Listen to my body when I'm eating - I am really still hungry?
Afternoon reassessment of gym day - my body wasn't feeling it this morning (I've been working hard the last couple days) but maybe this afternoon it will feel like a little swimming.
Buy a fan for the bedroom (we don't have A/C, which is our choice, so we need a fan for these muggy summer nights.)
Spend quality time with honey.
Off to fill up the Sigg...
Sunday, June 20, 2010
This is the first Sunday night of the summer. I don't have to get ready for school tomorrow! Now it's *really* summer vacation.
Yesterday was a really nice bike ride at the rails-to-trails trail at a local gorge. I ended up going about 18 miles - it was a beautiful afternoon, I packed some snacks, and discovered that 45 minutes of ride-food break-ride back is a perfect little afternoon trip for me. Going to check the weather for this week to see when else I can get out there.
This afternoon was a great gym session. Did a 20 minute TM run, about 30 minutes of lower body ST, and 10 minutes on the bike. My legs are happily sore. When I was at the gym, I thought about how close it is to my house. I mapped it when I got home, and it's only 2.2 miles. I am thinking about walking to the gym tomorrow morning to see how it feels. If I could walk to the gym over the summer, that would be some great added fitness, and less car use! I'm going to think about it some more tonight.
I have spent the last few days really paying attention to my body and its hungriness. I have discovered that I am rarely as hungry as I think I am. When I got home from the gym today, I thought I would be able to eat a horse. I made a salad, and almost made a piece of garlic scape pesto toast (yum) to go with it. But I stopped after the salad, drank a bunch of water, and determined that the salad actually made me really full.
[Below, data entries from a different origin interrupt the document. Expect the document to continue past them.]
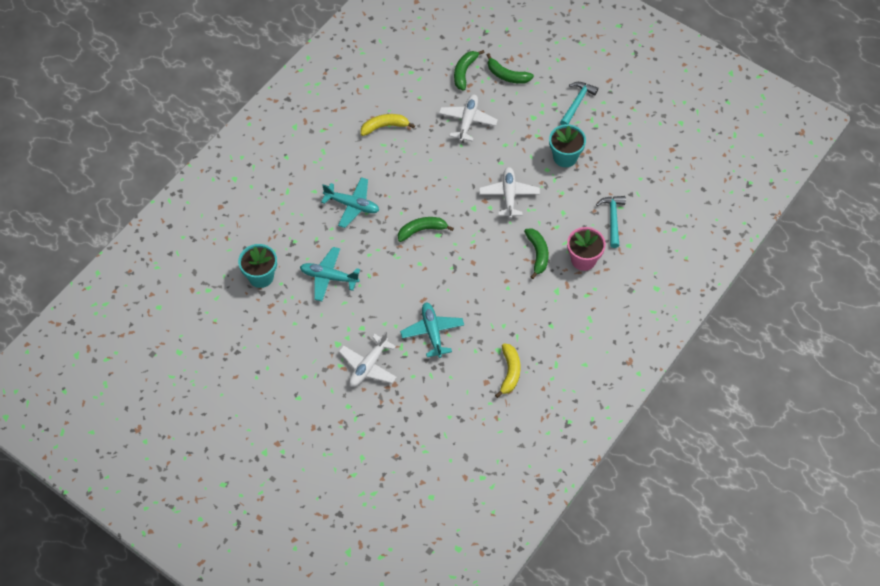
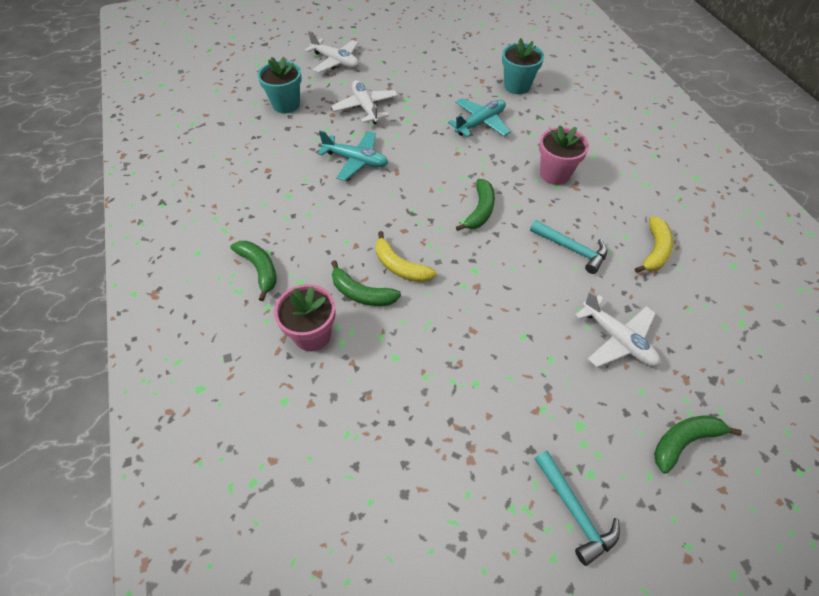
camera: 125 degrees right, 5 degrees down
(352, 205) = (555, 174): turquoise plane -> pink flower pot
(464, 72) = (715, 387): green banana -> green banana (259, 269)
(509, 195) = (466, 314): white plane -> white plane (335, 61)
(510, 372) = (257, 191): yellow banana -> yellow banana (400, 266)
(565, 157) = (481, 420): turquoise flower pot -> turquoise flower pot (286, 104)
(612, 219) = (337, 410): turquoise hammer -> turquoise hammer (571, 249)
This self-awareness has really been good for me - scale moved in the right direction (yahoo!), and I've been able to stay within my calorie ranges more easily. Along with the paying attention thing, I've been more carefully measuring my food. How long was I eating way more than 2oz. of pasta?!?!?!
So after I track my salad, I am going to figure out dinner. It will probably be some pasta with fresh broccoli (yum) and marinara and *maybe* a slice of pesto bread (the pesto bread is SOOOO delish).
My Sigg has been constantly full of water... this is also a good thing. Drinking water is like a momentum thing for me... once I start drinking it in the morning, I keep going. It's just getting started that's the hard part for me. Kind of like going to the gym.